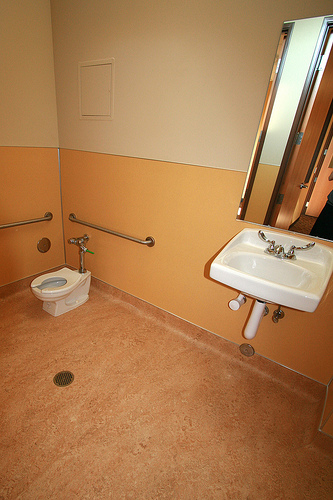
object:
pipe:
[242, 297, 265, 342]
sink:
[208, 228, 331, 313]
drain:
[52, 370, 73, 388]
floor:
[0, 296, 332, 500]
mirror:
[236, 14, 332, 238]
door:
[264, 26, 333, 229]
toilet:
[27, 266, 90, 319]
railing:
[67, 215, 155, 248]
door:
[79, 63, 111, 117]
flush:
[84, 248, 90, 256]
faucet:
[274, 245, 292, 261]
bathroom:
[0, 0, 332, 493]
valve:
[270, 310, 283, 325]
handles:
[286, 242, 315, 254]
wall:
[1, 0, 332, 364]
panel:
[77, 61, 114, 121]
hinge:
[294, 132, 303, 145]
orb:
[238, 343, 252, 358]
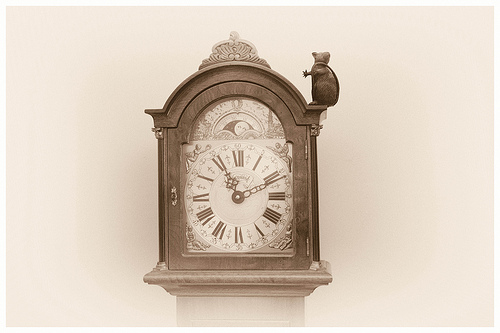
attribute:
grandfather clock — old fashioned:
[133, 40, 348, 276]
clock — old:
[139, 29, 342, 302]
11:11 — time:
[206, 142, 294, 214]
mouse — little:
[301, 50, 341, 108]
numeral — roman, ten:
[195, 169, 215, 184]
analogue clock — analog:
[184, 96, 293, 256]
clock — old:
[175, 87, 302, 241]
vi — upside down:
[234, 225, 244, 242]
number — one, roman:
[249, 151, 264, 172]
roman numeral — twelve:
[231, 146, 248, 168]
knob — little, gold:
[166, 184, 178, 208]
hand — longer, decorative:
[235, 163, 287, 202]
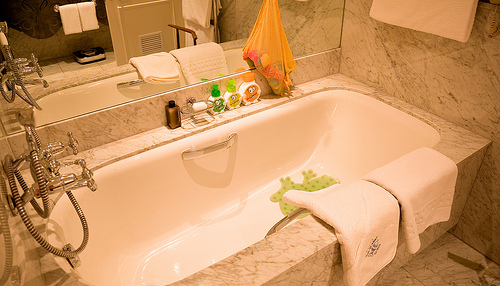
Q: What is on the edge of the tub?
A: It's towels.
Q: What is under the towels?
A: A bathtub.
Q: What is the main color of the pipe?
A: Gray.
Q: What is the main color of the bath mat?
A: Green.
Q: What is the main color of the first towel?
A: White.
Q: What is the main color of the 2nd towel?
A: White.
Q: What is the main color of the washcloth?
A: White.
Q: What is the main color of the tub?
A: White.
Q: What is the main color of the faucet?
A: Gray.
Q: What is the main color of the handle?
A: Gray.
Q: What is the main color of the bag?
A: Orange.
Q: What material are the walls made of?
A: Marble.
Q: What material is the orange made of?
A: Mesh.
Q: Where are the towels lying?
A: On tub.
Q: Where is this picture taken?
A: Bathroom.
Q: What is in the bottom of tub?
A: Bath Mat.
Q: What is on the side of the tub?
A: Handlebar.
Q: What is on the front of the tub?
A: Towels.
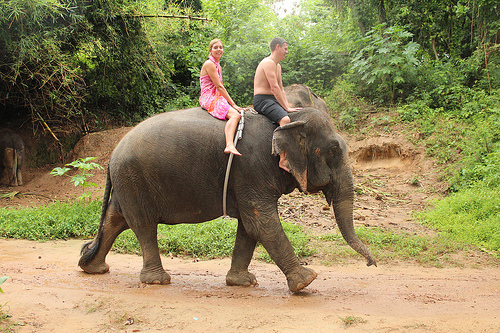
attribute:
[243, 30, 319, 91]
man — shirtless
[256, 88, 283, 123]
shorts — black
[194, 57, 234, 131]
dress — pink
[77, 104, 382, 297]
elephant — large, grey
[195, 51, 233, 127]
dress — pink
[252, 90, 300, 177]
shorts — black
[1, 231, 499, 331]
path — dirt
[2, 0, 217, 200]
trees — thick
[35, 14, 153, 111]
leaves — green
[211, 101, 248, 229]
harness — brown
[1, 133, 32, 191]
stump — brown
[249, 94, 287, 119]
shorts — black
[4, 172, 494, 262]
grass — green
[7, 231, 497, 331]
dirt — brown 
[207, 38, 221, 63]
hair — blonde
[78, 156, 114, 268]
tail — black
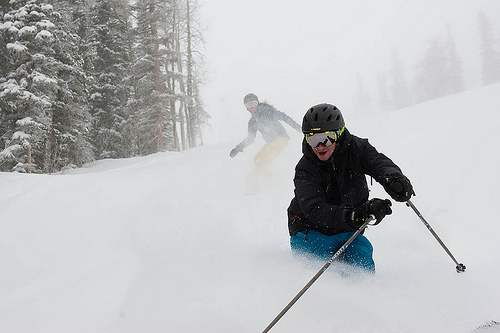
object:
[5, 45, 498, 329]
ski slope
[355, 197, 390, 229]
glove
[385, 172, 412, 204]
glove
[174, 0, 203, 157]
tree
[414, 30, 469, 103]
tree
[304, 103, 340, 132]
helmet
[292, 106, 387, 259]
person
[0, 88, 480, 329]
field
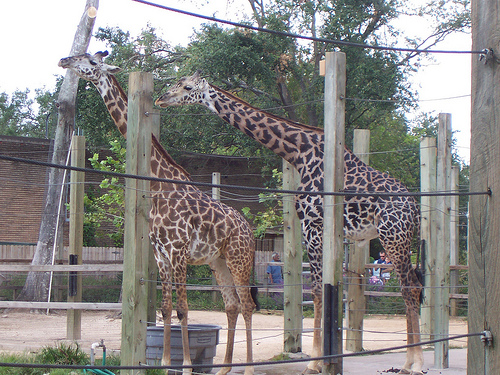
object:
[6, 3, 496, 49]
sky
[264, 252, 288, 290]
man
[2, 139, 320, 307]
building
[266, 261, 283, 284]
shirt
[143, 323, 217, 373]
trash can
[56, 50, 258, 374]
giraffe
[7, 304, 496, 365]
ground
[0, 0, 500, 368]
zoo pen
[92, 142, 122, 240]
tree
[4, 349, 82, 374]
grass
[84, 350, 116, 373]
garden hose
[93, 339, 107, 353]
faucet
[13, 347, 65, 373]
bushes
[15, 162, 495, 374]
fence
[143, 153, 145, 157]
hole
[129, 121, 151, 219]
wood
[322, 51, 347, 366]
post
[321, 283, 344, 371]
bottom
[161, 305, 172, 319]
knees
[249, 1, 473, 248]
tree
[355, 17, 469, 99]
branch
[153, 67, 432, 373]
giraffe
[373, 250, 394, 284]
man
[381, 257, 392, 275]
child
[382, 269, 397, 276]
arms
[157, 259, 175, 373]
front legs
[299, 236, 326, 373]
front legs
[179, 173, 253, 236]
back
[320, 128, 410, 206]
back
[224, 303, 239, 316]
knees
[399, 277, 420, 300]
knees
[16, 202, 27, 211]
brick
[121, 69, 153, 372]
pole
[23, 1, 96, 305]
tree trunk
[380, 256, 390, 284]
people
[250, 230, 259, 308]
tail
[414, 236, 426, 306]
tail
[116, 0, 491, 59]
rods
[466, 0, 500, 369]
post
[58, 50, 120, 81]
giraffe head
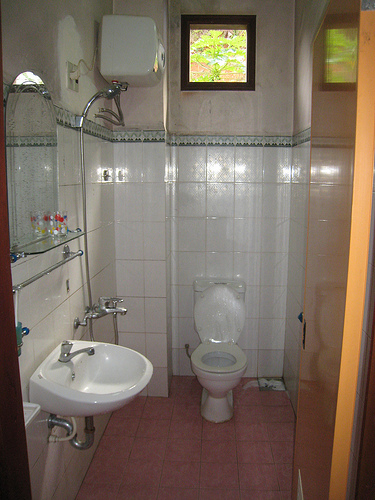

■ **Description of the task**
Pull out every line of the material that contains the string "Where", copying each line in full. Matching is case-sensitive.

■ **Response**
Q: Where are the towels lying?
Q: Where is this picture taken?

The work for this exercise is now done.